ASSIGNMENT. Each line of the material must be reproduced exactly; pictures stay out.

____ PROVIDED ENTRIES

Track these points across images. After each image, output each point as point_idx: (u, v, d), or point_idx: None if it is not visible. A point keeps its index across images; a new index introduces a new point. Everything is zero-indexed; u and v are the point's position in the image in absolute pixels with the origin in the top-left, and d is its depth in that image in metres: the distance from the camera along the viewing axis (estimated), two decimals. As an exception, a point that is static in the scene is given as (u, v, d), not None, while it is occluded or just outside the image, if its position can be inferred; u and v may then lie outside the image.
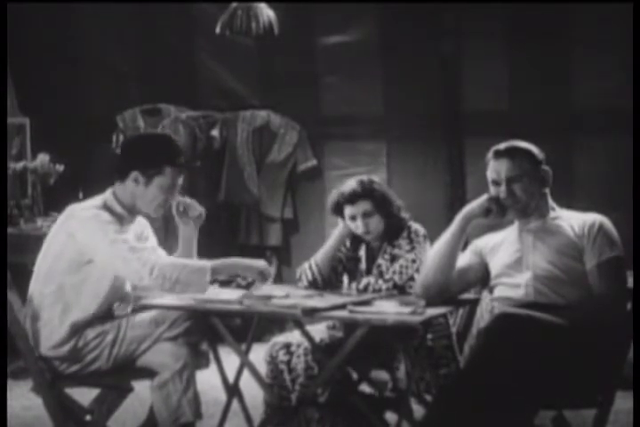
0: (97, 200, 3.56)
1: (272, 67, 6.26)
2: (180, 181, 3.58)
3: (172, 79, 6.36)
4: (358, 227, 3.75)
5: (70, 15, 6.38)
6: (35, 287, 3.52)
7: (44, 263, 3.52)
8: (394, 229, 3.78)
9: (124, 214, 3.54)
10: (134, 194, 3.53)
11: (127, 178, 3.52)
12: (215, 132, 6.24)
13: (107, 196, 3.56)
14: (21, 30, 6.21)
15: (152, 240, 3.73)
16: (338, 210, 3.81)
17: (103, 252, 3.39)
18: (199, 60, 6.40)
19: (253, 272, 3.51)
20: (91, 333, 3.46)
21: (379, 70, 6.07)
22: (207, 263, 3.44)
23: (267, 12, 4.89)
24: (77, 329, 3.46)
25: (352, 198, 3.75)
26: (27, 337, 3.44)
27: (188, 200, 3.67)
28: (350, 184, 3.79)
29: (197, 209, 3.68)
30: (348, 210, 3.77)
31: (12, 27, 5.63)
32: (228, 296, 3.53)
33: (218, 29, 4.93)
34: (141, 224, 3.70)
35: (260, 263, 3.53)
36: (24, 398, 4.46)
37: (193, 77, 6.43)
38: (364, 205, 3.74)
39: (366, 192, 3.75)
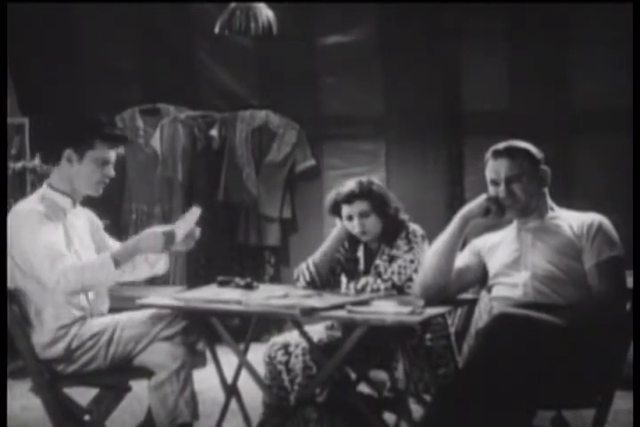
0: (35, 195, 3.55)
1: (271, 67, 6.24)
2: (114, 155, 3.54)
3: (171, 79, 6.35)
4: (354, 227, 3.74)
5: (70, 15, 6.37)
6: (9, 286, 3.47)
7: (8, 264, 3.47)
8: (392, 231, 3.77)
9: (63, 203, 3.52)
10: (71, 175, 3.51)
11: (61, 160, 3.51)
12: (214, 132, 6.23)
13: (42, 189, 3.56)
14: (21, 30, 6.21)
15: (101, 230, 3.72)
16: (335, 210, 3.80)
17: (34, 253, 3.34)
18: (198, 60, 6.39)
19: (157, 242, 3.40)
20: (86, 333, 3.45)
21: (378, 70, 6.06)
22: (107, 257, 3.37)
23: (266, 12, 4.87)
24: (63, 326, 3.44)
25: (349, 198, 3.74)
26: (25, 337, 3.43)
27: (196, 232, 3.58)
28: (349, 184, 3.79)
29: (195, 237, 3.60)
30: (345, 210, 3.76)
31: (12, 27, 5.62)
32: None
33: (217, 29, 4.92)
34: (88, 215, 3.67)
35: (157, 232, 3.43)
36: (23, 398, 4.46)
37: (192, 77, 6.42)
38: (360, 206, 3.73)
39: (364, 192, 3.74)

________

ANSWER FOR THIS EXERCISE.
Track these points across images. After each image, output each point as point_idx: (u, v, d), or point_idx: None if it is not visible. A point keeps its index across images; a new index introduces a new point. Everything is zero-indexed; u and v are the point's position in the image in absolute pixels with the origin in the top-left, and d is its depth in that image in metres: the distance from the camera along the viewing axis (estimated), two decimals. As an exception, a point that is static in the scene is given as (u, v, d), not None, while it is occluded or just outside the image, if its position can be inferred; u and v may then lie outside the image.
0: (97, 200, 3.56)
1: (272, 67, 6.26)
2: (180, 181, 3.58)
3: (172, 79, 6.36)
4: (358, 227, 3.75)
5: (70, 15, 6.38)
6: (35, 287, 3.52)
7: (44, 263, 3.52)
8: (394, 229, 3.78)
9: (124, 214, 3.54)
10: (134, 194, 3.53)
11: (127, 178, 3.52)
12: (215, 132, 6.24)
13: (107, 196, 3.56)
14: (21, 30, 6.21)
15: (152, 240, 3.73)
16: (338, 210, 3.81)
17: (103, 252, 3.39)
18: (199, 60, 6.40)
19: (253, 272, 3.51)
20: (91, 333, 3.46)
21: (379, 70, 6.07)
22: (207, 263, 3.44)
23: (267, 12, 4.89)
24: (77, 329, 3.46)
25: (352, 198, 3.75)
26: (27, 337, 3.44)
27: (188, 200, 3.67)
28: (350, 184, 3.79)
29: (197, 209, 3.68)
30: (348, 210, 3.77)
31: (12, 27, 5.63)
32: (228, 296, 3.53)
33: (218, 29, 4.93)
34: (141, 224, 3.70)
35: (260, 263, 3.53)
36: (24, 398, 4.46)
37: (193, 77, 6.43)
38: (364, 205, 3.74)
39: (366, 192, 3.75)
0: (35, 195, 3.55)
1: (271, 67, 6.24)
2: (114, 155, 3.54)
3: (171, 79, 6.35)
4: (354, 227, 3.74)
5: (70, 15, 6.37)
6: (9, 286, 3.47)
7: (8, 264, 3.47)
8: (392, 231, 3.77)
9: (63, 203, 3.52)
10: (71, 175, 3.51)
11: (61, 160, 3.51)
12: (214, 132, 6.23)
13: (42, 189, 3.56)
14: (21, 30, 6.21)
15: (101, 230, 3.72)
16: (335, 210, 3.80)
17: (34, 253, 3.34)
18: (198, 60, 6.39)
19: (157, 242, 3.40)
20: (86, 333, 3.45)
21: (378, 70, 6.06)
22: (107, 257, 3.37)
23: (266, 12, 4.87)
24: (63, 326, 3.44)
25: (349, 198, 3.74)
26: (25, 337, 3.43)
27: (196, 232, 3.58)
28: (349, 184, 3.79)
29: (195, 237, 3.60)
30: (345, 210, 3.76)
31: (12, 27, 5.62)
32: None
33: (217, 29, 4.92)
34: (88, 215, 3.67)
35: (157, 232, 3.43)
36: (23, 398, 4.46)
37: (192, 77, 6.42)
38: (360, 206, 3.73)
39: (364, 192, 3.74)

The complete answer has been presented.